Gandhi, while addressing supporters at a hotel here, said when his father and former prime minister Rajiv Gandhi wanted to install computers in his office to replace typewriters, the staff told him that they do not want computers.
"So, in Sam (Pitroda) and maybe my father's typical style, they said fine you can keep your typewriters. But, what we are going to do is to replace them with computers for one month. And after one month we will give you your typewriters back," Gandhi, who was in the US on a two-week tour, said.
After one month, Gandhi said, when his father gave the typewriters back, the staff started fighting for computers.
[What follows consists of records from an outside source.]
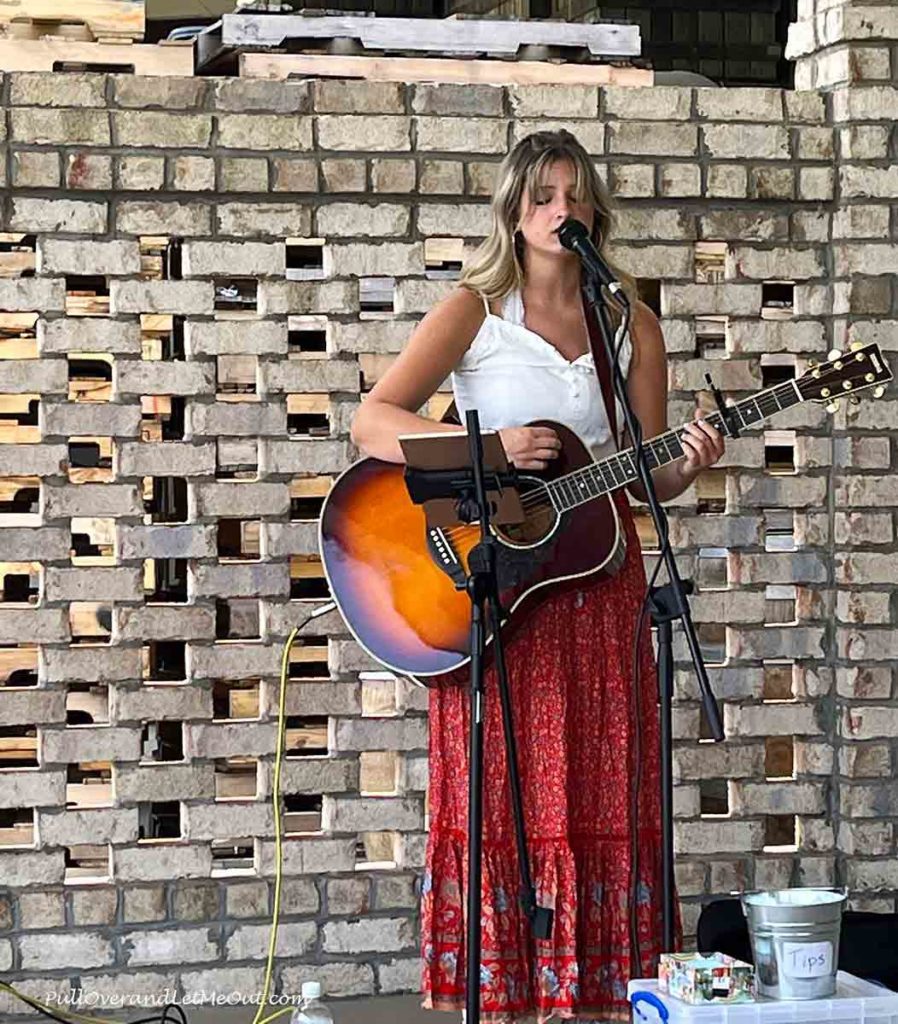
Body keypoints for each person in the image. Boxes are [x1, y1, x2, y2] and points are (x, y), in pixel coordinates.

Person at [350, 129, 725, 1023]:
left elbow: (645, 469)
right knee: (506, 789)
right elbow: (372, 422)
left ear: (595, 212)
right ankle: (505, 987)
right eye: (543, 196)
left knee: (604, 781)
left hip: (601, 580)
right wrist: (485, 450)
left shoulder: (630, 324)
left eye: (575, 195)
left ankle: (594, 995)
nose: (562, 210)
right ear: (516, 215)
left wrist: (694, 460)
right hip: (494, 584)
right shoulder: (476, 312)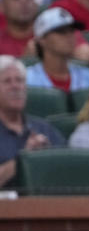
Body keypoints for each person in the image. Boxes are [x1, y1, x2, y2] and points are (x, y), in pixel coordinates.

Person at [0, 54, 64, 188]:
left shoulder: (44, 128)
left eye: (20, 80)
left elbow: (69, 169)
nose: (15, 86)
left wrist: (48, 156)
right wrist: (25, 160)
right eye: (7, 81)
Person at [24, 7, 89, 92]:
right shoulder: (27, 79)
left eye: (71, 30)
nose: (69, 36)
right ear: (42, 40)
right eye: (61, 32)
"Ideas take time to travel into India. But, when an idea is good, India understands it very quickly and uses it and shows the world how it can be used," Gandhi, 47, said.
Gandhi said when he was 12, his father told him that there was a presentation and asked him to attend it.
"I didn't know what presentation meant. I thought I was going to get a present. Anyway, I went there and my sister and me were made to sit down in the back of the room quietly. And we sat there for six hours," he said.
"And Sam and my father discussed computers. I didn't quite understand what a computer was. Nobody actually in 1982, really understood what a computer was. To me it looked like a little box with a TV screen on it."
He said he did not like the presentation as it was difficult for him to understand what they were discussing.
A few years later, he said he can see the result of that presentation.